*TESTO FORNITO*:
========
Ecco il Premio Nobel per la Fisica 2023

Il Nobel per la fisica 2023 è stato assegnato ad Anne L’Huillier, francese e professoressa all’Università di Lund, in Svezia, Pierre Agostini, professore della Ohio State University e Ferenc Krausz, direttore del Max Planck Institute di ottica quantistica e presidente di fisica sperimentale dell’Università Ludwig Maximilian di Monaco di Baviera.

I tre fisici hanno studiato separatamente “i metodi sperimentali che generano impulsi di luce ad attosecondi per lo studio della dinamica degli elettroni nella materia.

Gli impulsi di luce in tempi brevissimi (un attosecondo equivale a 10-18 secondi, 0,000 000 000 000 000 001 secondi) hanno permesso di “osservare” i tempi di movimento degli elettroni riuscendo a sapere, ad esempio, come è distribuita la carica in una molecola (per il principio di indeterminazione di Heisenberg non è possibile conoscere in ogni istante la posizione dell’elettrone) .

Mentre in una massa atomica i nuclei, a causa della loro massa, si muovono nell’ordine di 10-100 femtosecondi (un fs equivale a 10-15 secondi), gli elettroni, circa 1800 volte meno massicci di un nuclide, hanno una velocità superiore, equivalente a circa 10-1000 attosecondi. Per poterli “osservare”, quindi, c’è bisogno di una fonte di luce estremamente breve.
========
*CONSEGNA*: Riprendi il testo sul Nobel per la fisica 2023 e proseguilo dal punto in cui si interrompe. I record non hanno alcun legame con il testo.

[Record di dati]
========
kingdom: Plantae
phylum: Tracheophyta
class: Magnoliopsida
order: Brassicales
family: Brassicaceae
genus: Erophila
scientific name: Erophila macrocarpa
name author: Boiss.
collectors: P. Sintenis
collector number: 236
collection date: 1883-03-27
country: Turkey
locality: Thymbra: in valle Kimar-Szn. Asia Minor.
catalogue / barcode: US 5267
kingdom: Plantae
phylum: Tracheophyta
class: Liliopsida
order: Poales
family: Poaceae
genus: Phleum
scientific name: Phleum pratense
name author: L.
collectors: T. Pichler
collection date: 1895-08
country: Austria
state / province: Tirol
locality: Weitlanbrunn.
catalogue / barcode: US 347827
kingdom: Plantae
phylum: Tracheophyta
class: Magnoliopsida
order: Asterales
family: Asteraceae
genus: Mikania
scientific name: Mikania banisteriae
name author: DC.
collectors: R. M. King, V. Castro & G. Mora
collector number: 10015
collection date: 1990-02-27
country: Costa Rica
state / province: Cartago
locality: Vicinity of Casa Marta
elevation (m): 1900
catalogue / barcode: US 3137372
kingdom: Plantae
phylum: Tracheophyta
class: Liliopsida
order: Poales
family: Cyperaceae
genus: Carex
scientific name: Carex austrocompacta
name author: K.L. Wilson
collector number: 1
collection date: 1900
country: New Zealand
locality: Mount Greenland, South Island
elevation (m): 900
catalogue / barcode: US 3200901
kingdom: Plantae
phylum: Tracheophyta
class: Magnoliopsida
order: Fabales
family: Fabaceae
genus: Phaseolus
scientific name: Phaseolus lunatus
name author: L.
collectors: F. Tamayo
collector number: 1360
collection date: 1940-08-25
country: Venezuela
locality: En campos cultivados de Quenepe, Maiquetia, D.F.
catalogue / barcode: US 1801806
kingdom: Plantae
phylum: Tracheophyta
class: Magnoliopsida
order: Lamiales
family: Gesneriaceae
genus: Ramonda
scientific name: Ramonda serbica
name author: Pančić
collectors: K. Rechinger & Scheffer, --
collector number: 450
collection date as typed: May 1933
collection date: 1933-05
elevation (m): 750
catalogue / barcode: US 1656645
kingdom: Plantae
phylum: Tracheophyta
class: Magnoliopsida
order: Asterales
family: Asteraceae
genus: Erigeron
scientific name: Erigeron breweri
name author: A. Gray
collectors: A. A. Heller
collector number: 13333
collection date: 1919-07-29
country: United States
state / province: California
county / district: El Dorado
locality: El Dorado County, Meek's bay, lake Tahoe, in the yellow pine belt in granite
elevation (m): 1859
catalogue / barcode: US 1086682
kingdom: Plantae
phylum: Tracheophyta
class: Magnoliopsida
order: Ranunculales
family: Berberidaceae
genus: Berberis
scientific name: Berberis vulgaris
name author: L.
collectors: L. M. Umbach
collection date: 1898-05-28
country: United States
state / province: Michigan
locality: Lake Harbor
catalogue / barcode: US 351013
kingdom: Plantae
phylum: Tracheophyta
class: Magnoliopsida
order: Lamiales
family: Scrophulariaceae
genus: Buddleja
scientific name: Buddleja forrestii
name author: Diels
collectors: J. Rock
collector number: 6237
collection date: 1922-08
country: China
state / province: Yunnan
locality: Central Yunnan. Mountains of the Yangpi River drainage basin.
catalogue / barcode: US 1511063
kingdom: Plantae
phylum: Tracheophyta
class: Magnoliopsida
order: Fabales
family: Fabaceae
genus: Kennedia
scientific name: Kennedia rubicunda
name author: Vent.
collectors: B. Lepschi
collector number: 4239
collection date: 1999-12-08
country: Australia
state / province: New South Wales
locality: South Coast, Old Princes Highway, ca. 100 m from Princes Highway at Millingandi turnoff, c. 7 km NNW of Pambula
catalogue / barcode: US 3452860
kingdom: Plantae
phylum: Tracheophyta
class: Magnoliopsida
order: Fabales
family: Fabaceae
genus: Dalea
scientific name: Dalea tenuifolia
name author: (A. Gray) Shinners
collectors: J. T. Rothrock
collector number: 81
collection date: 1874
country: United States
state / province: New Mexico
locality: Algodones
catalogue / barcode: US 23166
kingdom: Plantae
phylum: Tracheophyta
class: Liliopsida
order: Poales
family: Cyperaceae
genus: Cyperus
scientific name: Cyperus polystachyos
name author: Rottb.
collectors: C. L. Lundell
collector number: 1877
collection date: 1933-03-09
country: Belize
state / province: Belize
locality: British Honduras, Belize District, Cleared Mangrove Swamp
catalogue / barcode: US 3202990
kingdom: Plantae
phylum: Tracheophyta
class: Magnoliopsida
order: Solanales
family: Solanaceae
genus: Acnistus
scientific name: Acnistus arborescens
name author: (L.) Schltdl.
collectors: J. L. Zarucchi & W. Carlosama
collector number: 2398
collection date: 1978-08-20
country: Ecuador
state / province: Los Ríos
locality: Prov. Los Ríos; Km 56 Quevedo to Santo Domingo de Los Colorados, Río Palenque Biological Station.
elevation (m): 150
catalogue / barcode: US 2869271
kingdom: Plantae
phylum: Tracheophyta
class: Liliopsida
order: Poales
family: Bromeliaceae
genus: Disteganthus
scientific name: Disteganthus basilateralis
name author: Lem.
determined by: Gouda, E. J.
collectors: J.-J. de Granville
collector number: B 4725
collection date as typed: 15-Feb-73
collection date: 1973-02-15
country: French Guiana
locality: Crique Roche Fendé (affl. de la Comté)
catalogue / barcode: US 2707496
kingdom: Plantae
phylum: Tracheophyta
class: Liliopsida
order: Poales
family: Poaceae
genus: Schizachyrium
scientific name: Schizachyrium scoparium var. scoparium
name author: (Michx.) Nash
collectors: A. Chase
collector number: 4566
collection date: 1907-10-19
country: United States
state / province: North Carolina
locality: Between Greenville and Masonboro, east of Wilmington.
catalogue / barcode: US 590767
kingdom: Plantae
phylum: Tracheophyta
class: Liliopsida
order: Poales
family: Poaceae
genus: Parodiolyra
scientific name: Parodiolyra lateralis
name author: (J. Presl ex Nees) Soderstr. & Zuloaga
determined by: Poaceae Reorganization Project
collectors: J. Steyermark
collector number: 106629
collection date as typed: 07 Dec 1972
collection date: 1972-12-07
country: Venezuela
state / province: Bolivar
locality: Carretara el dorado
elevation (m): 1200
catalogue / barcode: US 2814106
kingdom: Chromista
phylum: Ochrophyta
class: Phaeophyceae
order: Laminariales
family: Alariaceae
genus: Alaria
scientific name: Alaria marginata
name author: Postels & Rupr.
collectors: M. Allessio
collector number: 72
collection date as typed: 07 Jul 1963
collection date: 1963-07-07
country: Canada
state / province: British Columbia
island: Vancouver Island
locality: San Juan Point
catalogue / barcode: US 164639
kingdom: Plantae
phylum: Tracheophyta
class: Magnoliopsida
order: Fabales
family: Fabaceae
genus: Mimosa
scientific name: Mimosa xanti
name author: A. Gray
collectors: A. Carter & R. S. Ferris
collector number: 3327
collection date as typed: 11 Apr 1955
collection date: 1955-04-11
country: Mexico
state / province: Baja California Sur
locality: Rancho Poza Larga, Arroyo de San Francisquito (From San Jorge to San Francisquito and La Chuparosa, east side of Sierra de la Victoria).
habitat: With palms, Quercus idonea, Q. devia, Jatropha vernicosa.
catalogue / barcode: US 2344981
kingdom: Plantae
========
*RISPOSTA*:
Il Nobel premia i tre fisici in quanto hanno studiato in tempi e modi differenti questo campo di ricerca che ha visto come pioniera L’Huillier, che per prima è riuscita a sviluppare sorgenti luminose della durata di attosecondi. Nel 1987 la fisica francese ha scoperto che lanciando un fascio di luce laser a infrarossi attraverso lo xeno, gli atomi rimandavano parte di questa luce sotto forma di onde a diverse lunghezze d’onda, o armoniche, nel campo dell’ultravioletto estremo.

Sulla base delle esperienze di Anne L’Huillier, Pierre Agostini, nel 2001 è riuscito a studiare questi impulsi consecutivi di luce della durata di soli 250 attosecondi utilizzando un laser titanio-zaffiro. L’atto finale è stato raggiunto da Ferenc Krausz che ha studiato una tecnica per separare un singolo impulso di luce della durata di 650 attosecondi.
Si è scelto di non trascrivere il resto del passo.